What you write should be the line containing "vfov_deg: 53.1" followed by every line after it to the end of the listing, exactly as given, and nothing more.

* Recorded data *
%%

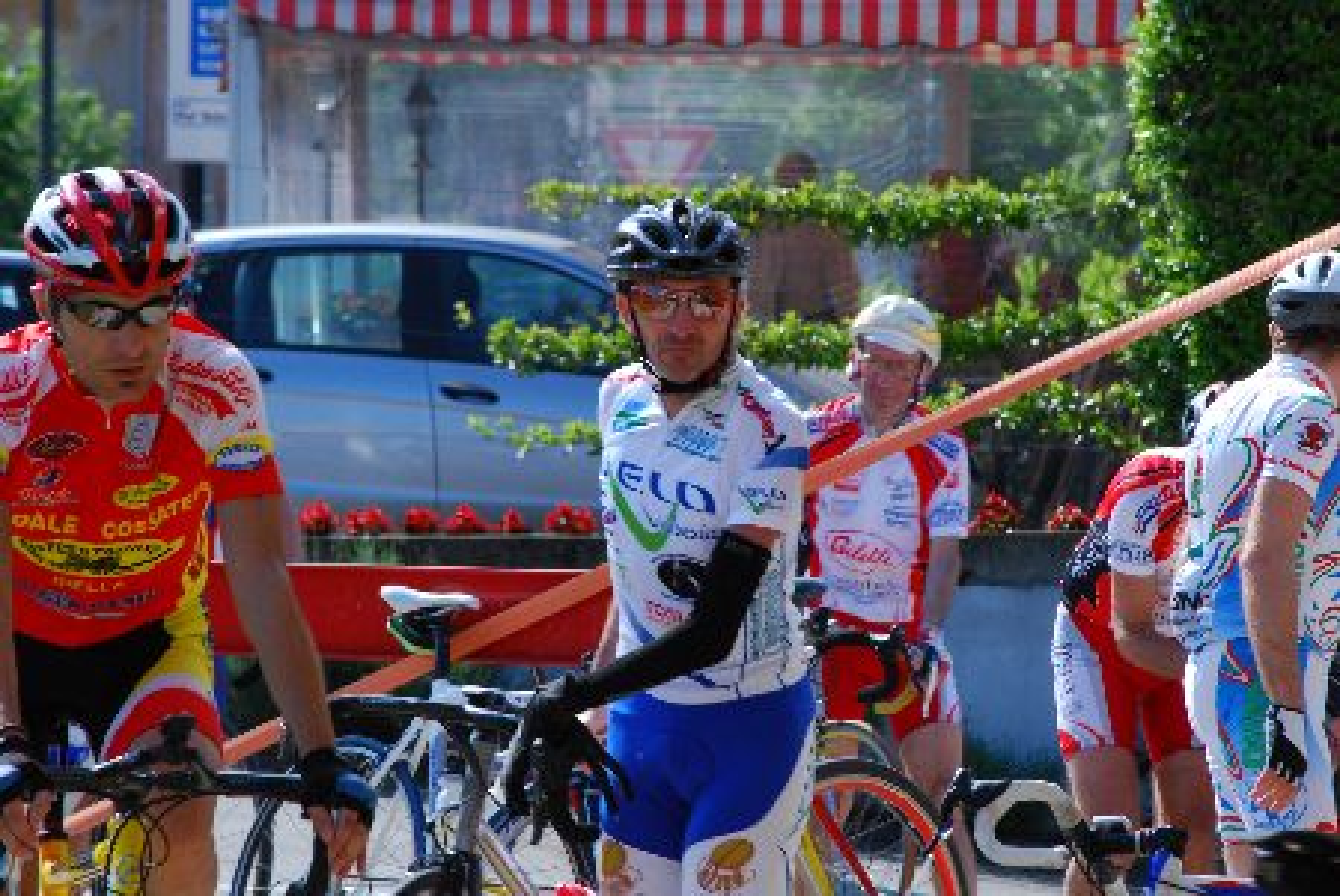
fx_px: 11177
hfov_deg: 6.9
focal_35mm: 300
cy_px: 448
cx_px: 670
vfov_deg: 4.6
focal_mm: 200
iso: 200
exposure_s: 1/100
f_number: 13
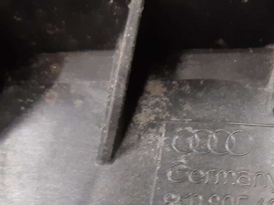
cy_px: 171
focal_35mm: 59
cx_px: 233
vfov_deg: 24.3
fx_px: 467
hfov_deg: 31.5
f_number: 1.7
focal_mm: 3.93
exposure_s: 1/25
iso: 250
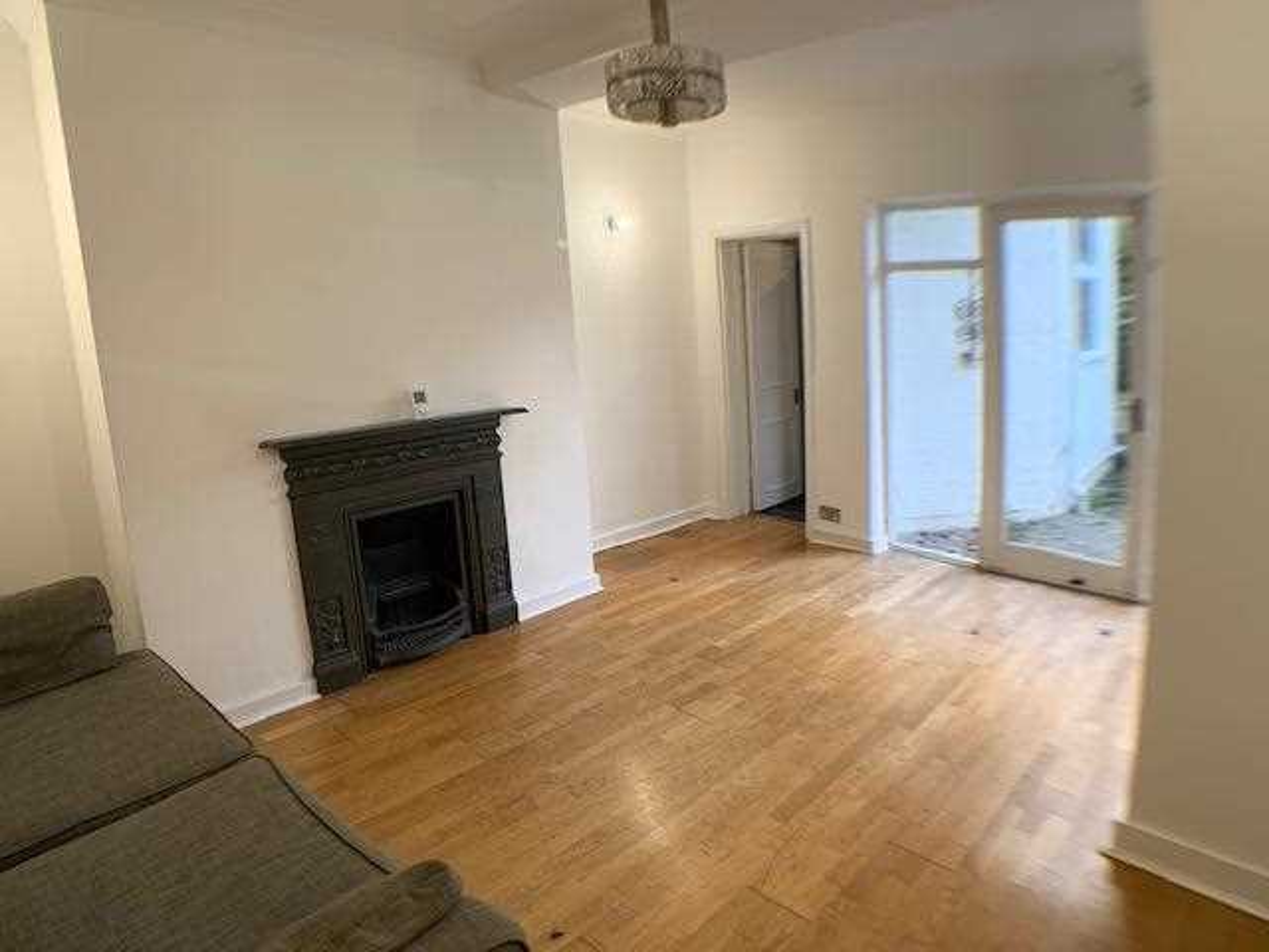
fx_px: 953
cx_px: 634
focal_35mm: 26
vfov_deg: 53.1
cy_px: 476
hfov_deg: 67.3
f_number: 1.8
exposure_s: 1/50
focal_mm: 4.25
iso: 50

%%

* Worked solution *
vfov_deg: 53.1
cy_px: 476
hfov_deg: 67.3
f_number: 1.8
exposure_s: 1/50
focal_mm: 4.25
iso: 50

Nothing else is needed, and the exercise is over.